Reliance Industries (CMD Mukesh Ambani seen here) has invested Rs 1,307 crore in exploration and production activities in India, Yemen and Oman in 2004-05

But if India's belated and somewhat lackadaisical entry into the global oil game has achieved limited success, the domestic scenario is pretty much a mess. The government failed to pilot the Petroleum Regulatory Bill, 2002, through Parliament (it is now lying with the Standing Committee of Parliament); if passed, this would have resulted in the establishment of a regulator and resolved many of the issues plaguing the gas industry. And despite doing away with the administered price mechanism in April 2002, the government continues its vice-like grip over the pricing of petrol, high speed diesel, aviation turbine fuel, kerosene and liquefied petroleum gas. To compound matters, it has capped its oil subsidy bill at Rs 3,000 crore; this means oil refining and marketing companies have to take a big hit on their bottom lines. With politicians of all hues joining the clamour against de-subsidising the oil sector, there is little hope of any significant relief for oil companies.

The one silver lining that has kept downstream companies going is the healthy margins in India. In the last two years, refining margins have hovered at around $6 (Rs 264) a barrel; this is more robust than even those in Singapore (the Asian benchmark), where the gross margin is $5.5 (Rs 242) a barrel. But under-recoveries can still deter companies from making further investments in the country. And unless the government allows companies to charge market-related prices, very few will be interested in entering the sector.

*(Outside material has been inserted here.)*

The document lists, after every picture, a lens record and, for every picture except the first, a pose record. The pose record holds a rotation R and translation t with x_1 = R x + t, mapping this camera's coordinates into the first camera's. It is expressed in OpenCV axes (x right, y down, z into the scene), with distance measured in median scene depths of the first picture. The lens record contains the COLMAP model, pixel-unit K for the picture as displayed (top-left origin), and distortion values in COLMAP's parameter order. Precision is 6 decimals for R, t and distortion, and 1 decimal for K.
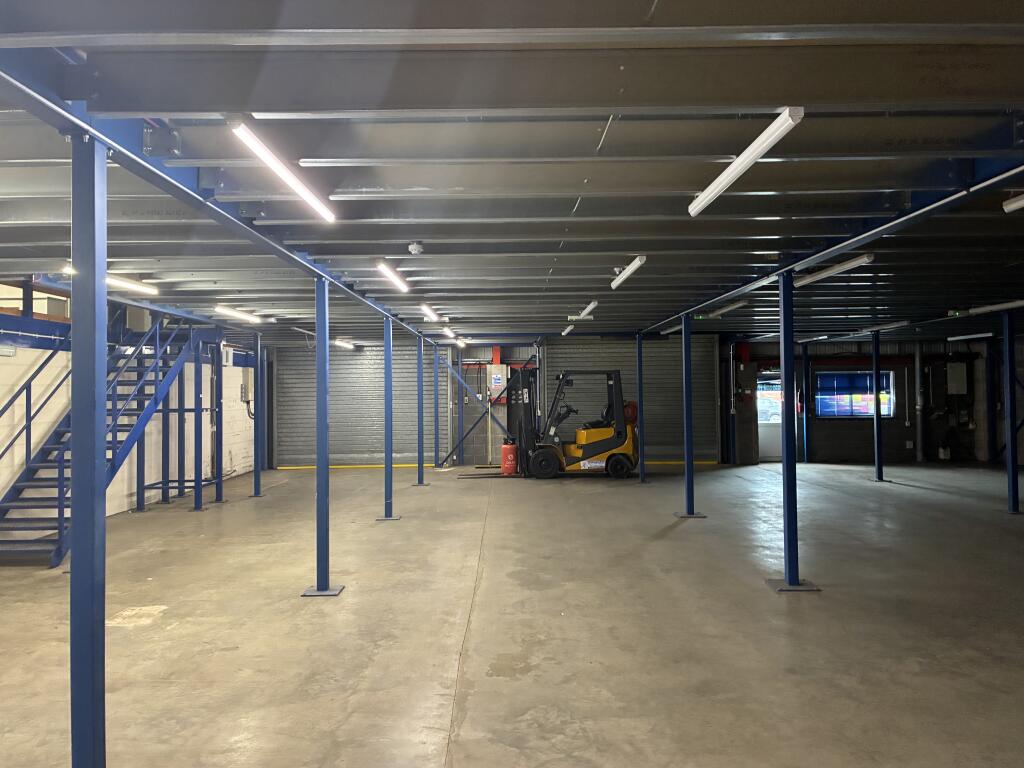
lens RADIAL K [[767.4, 0, 507.7], [0, 767.4, 381.3], [0, 0, 1]] dist [0.045701, -0.003251]
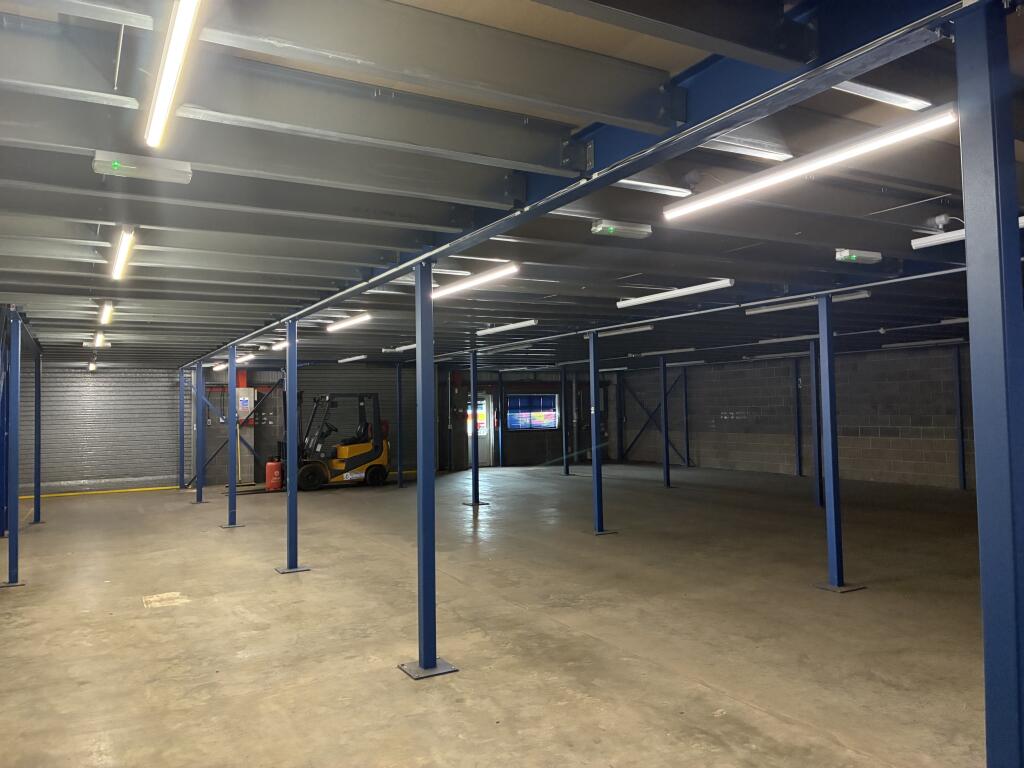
lens RADIAL K [[767.4, 0, 516.3], [0, 767.4, 383.9], [0, 0, 1]] dist [0.045701, -0.003251]
pose [[0.875601, 0.006373, 0.482993, -0.202009], [0.005431, 0.999720, -0.023036, -0.000622], [-0.483004, 0.022793, 0.875321, -0.108606]]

The overall picture, however, is not totally bleak. Large recent oil and gas strikes in the kg Basin and in Rajasthan have led to a revival of international interest in India's hydrocarbon sector. Several big names in the world of petroleum have bid for a slice of India's oil and gas story under the New Exploration and Licensing Policy-V (see The Search Within). The policies initiated by the government in the last decade-and-a-half have led to the addition of massive domestic refining capacities. Reliance alone has set up a 33 MTPA refinery in Jamnagar (Gujarat) and is now in the process of expanding it to 60 MTPA. The Essar Group is building a 10.5 MTPA refinery in the same district and hopes to commission it in the third quarter of 2006. Private companies are now present in every segment of the petroleum value chain and India has even emerged as a petroleum exporter. In 2003, it exported petrol, diesel and petro products worth Rs 16,781 crore.

In conclusion, it is fair to say that the government has taken all the right initiatives and made all the right noises-except in the sphere of retail prices. The need of the hour is to go all out to ensure the success of these initiatives. The Chinese example will be a good one to follow.